Deace called that suggestion both an “applause line” and a “false choice” that wouldn’t stand up in the debates. He added that the line, as well as the first half of his speech, sounded like something the Clintons would have said.
“I hate to say this because I love the guy, but Hillary Clinton could have said that and gotten the same amount of applause,” he said.
“I’ve heard nothing in [the first half of] this speech that the last guy who ran for president from Hope would say.”
The nationally syndicated host is a popular pundit with Iowa Christian conservative voters, and many count him as one of the main reasons Huckabee won the state’s GOP caucus in 2008.

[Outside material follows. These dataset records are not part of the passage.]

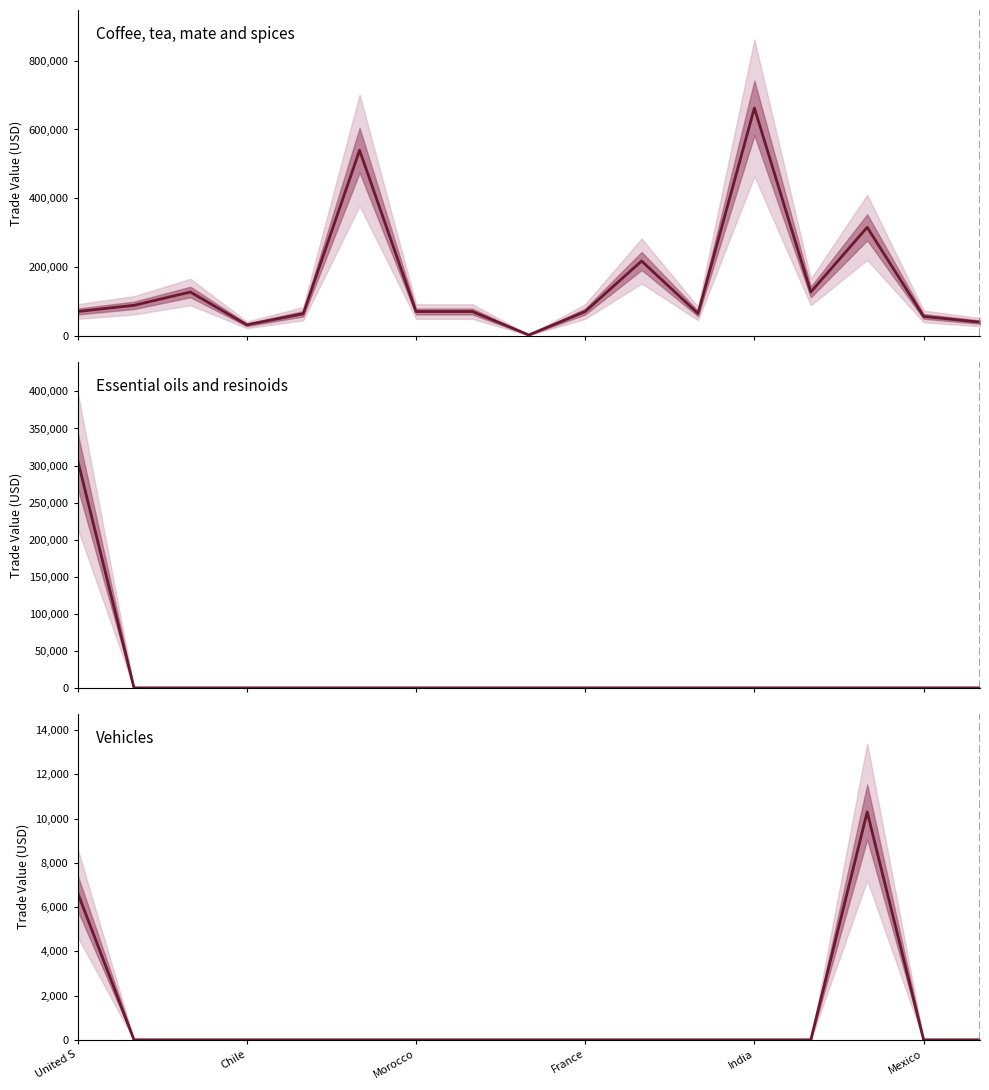

What is the difference between the maximum and minimum values in the Coffee, tea, mate and spices series?

659879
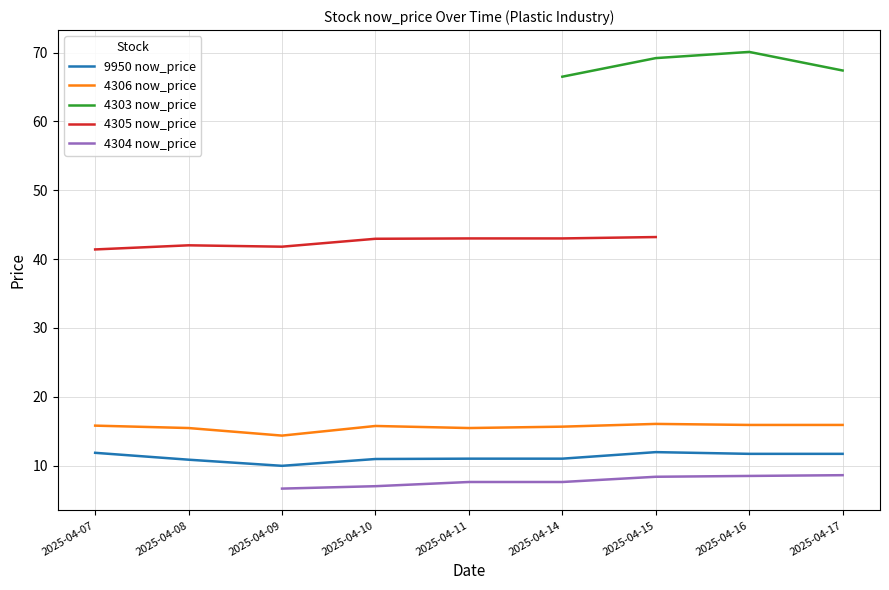

The value of 4306 now_price at 2025-04-09 is 23.9. True or false?

False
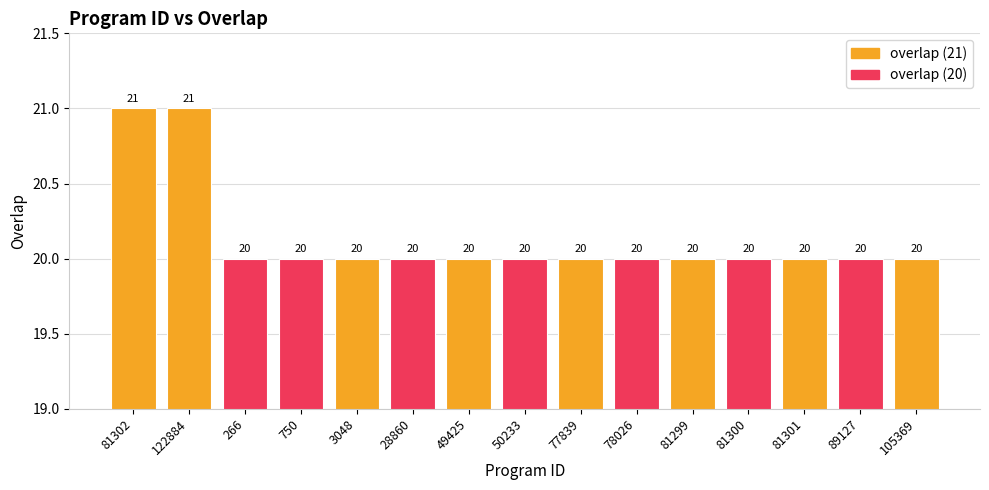

Count the values in the range 20 to 21.

15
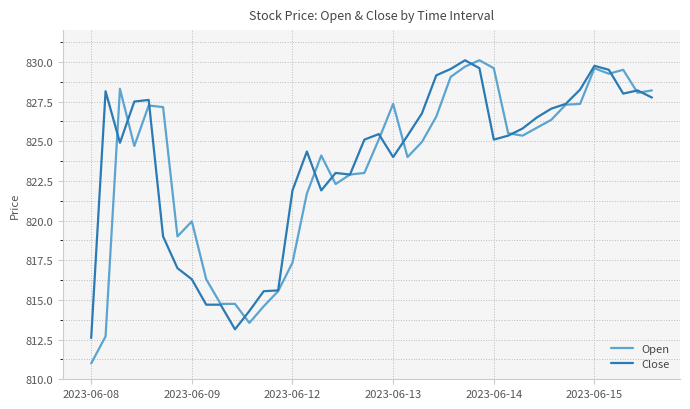

What is the smallest value displayed?

811.0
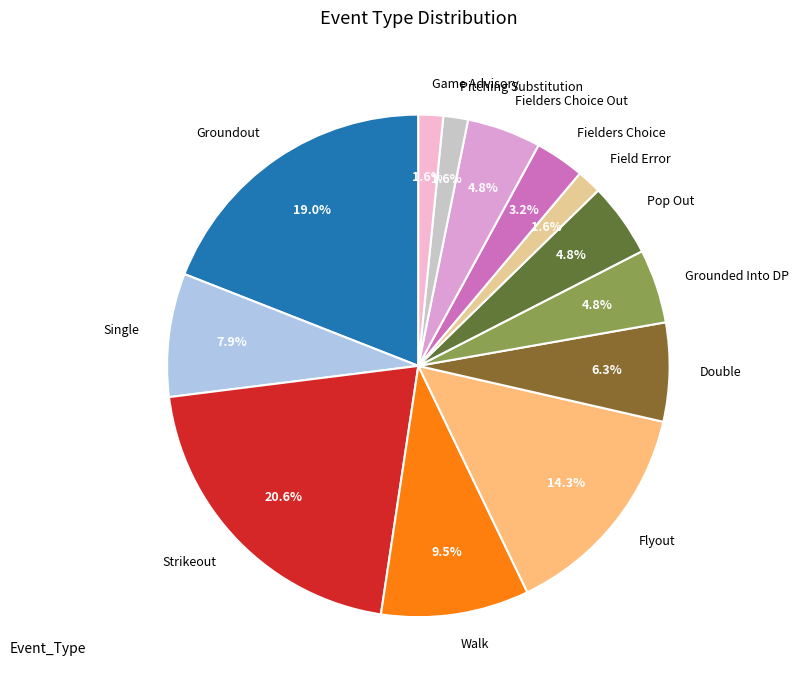

Is there a majority slice in this chart?

No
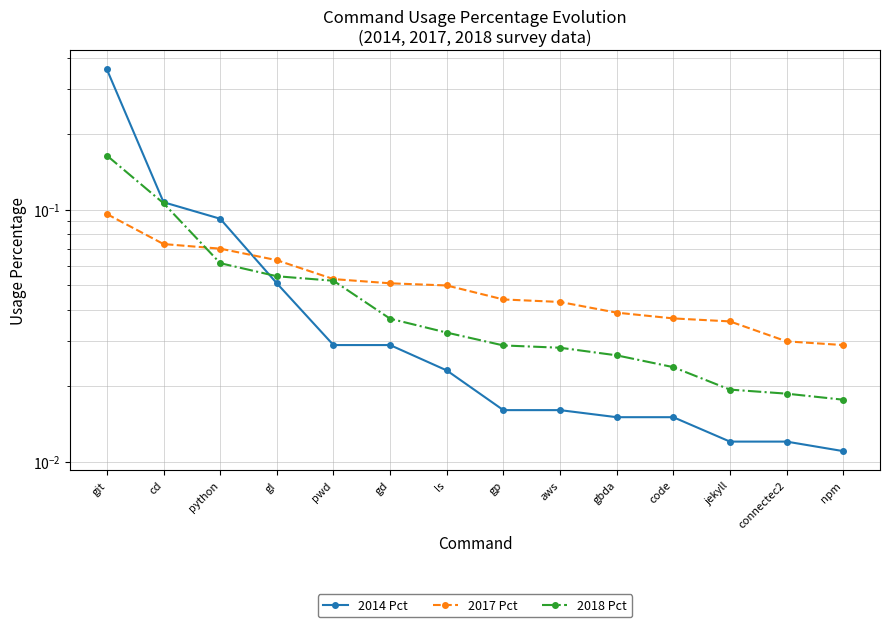

What position from the right is cd?

13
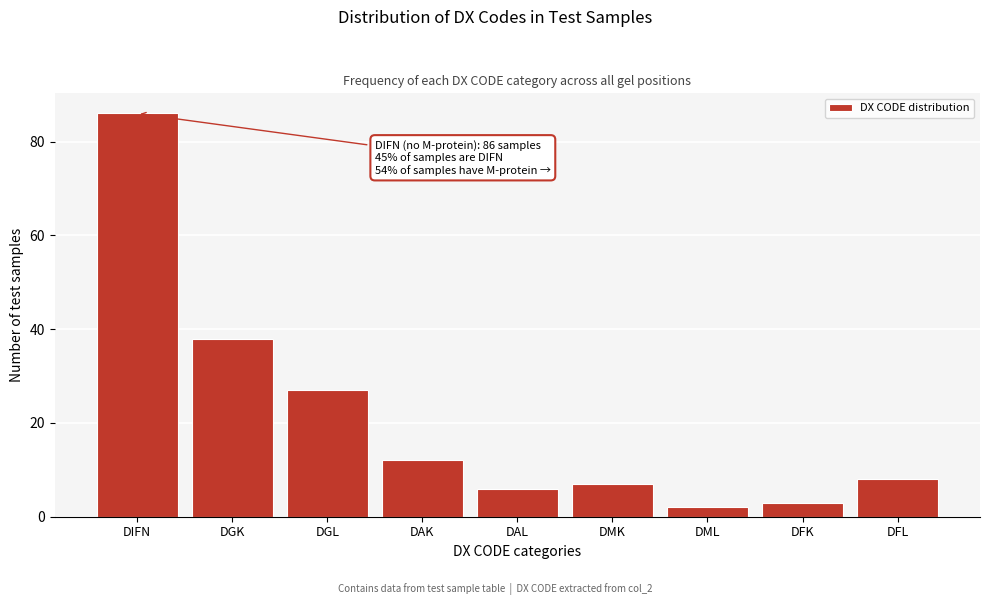

Reading right to left, transcribe all the data shown in this chart.

8	3	2	7	6	12	27	38	86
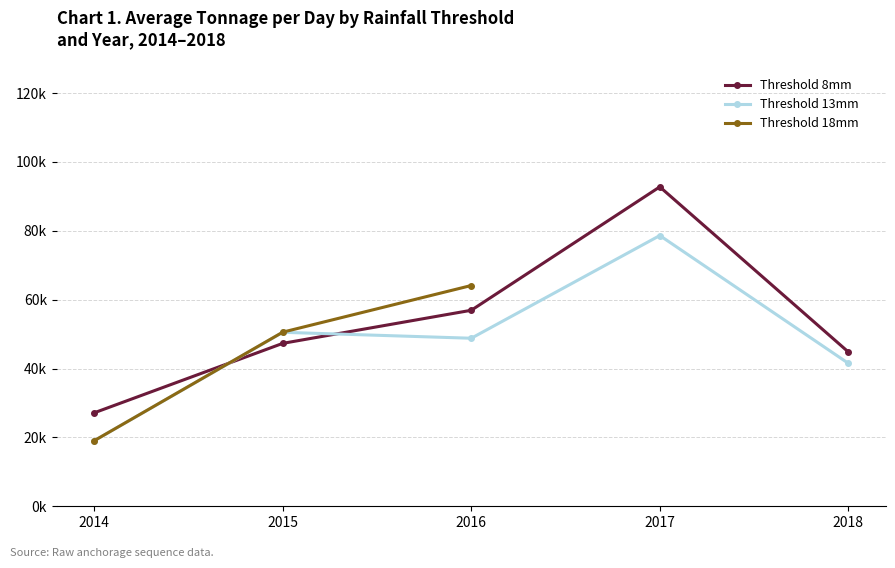

Which series has the largest total across all categories?

Threshold 8mm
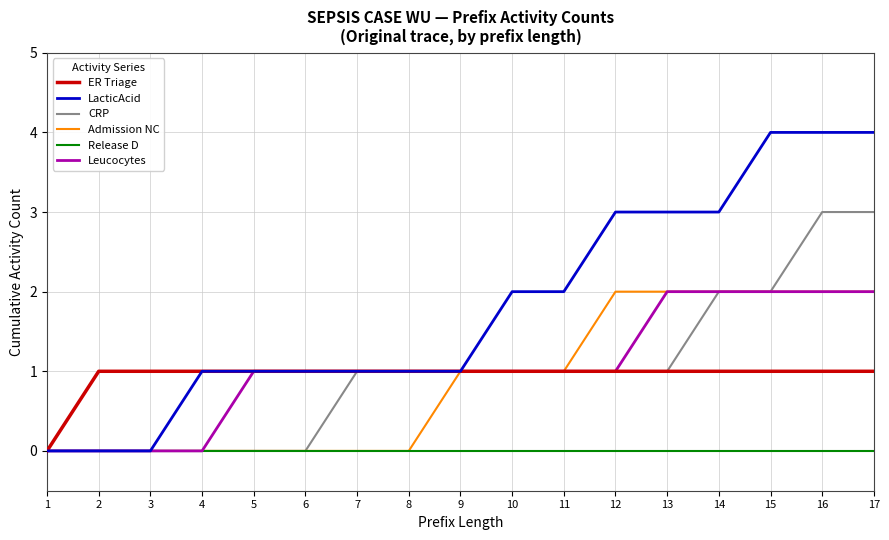

The value of LacticAcid at 5 is 1. True or false?

True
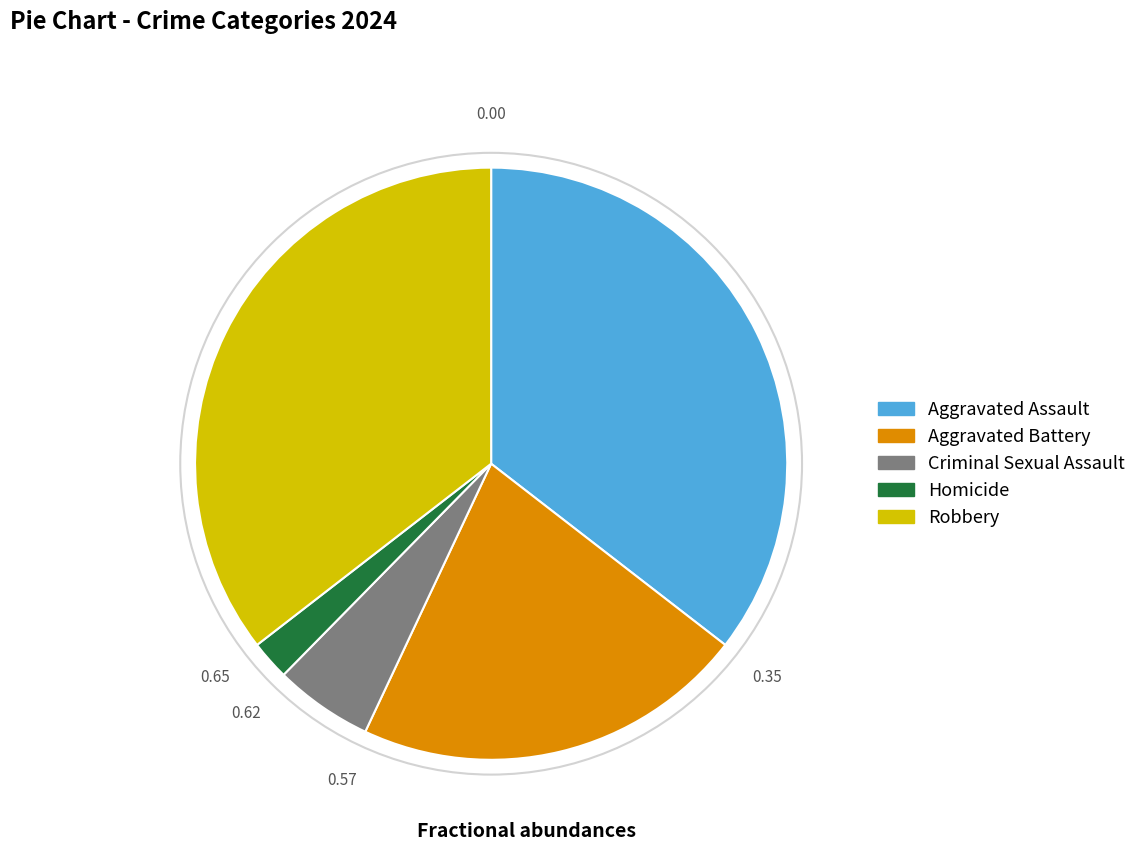

Which has a higher value, Aggravated Assault or Criminal Sexual Assault?

Aggravated Assault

Doug Goss, the head of Massachusetts Gov. Mitt Romney’s 2008 campaign, told ABC that Deace was “practically Huckabee’s campaign manager” in the state.
Deace has since soured on Huckabee politically, although he regularly refers to him affectionately. He has taken on the role as an informal adviser to the presidential campaign of Sen. Ted Cruz (R-Texas) in the state, according to the Des Moines Register.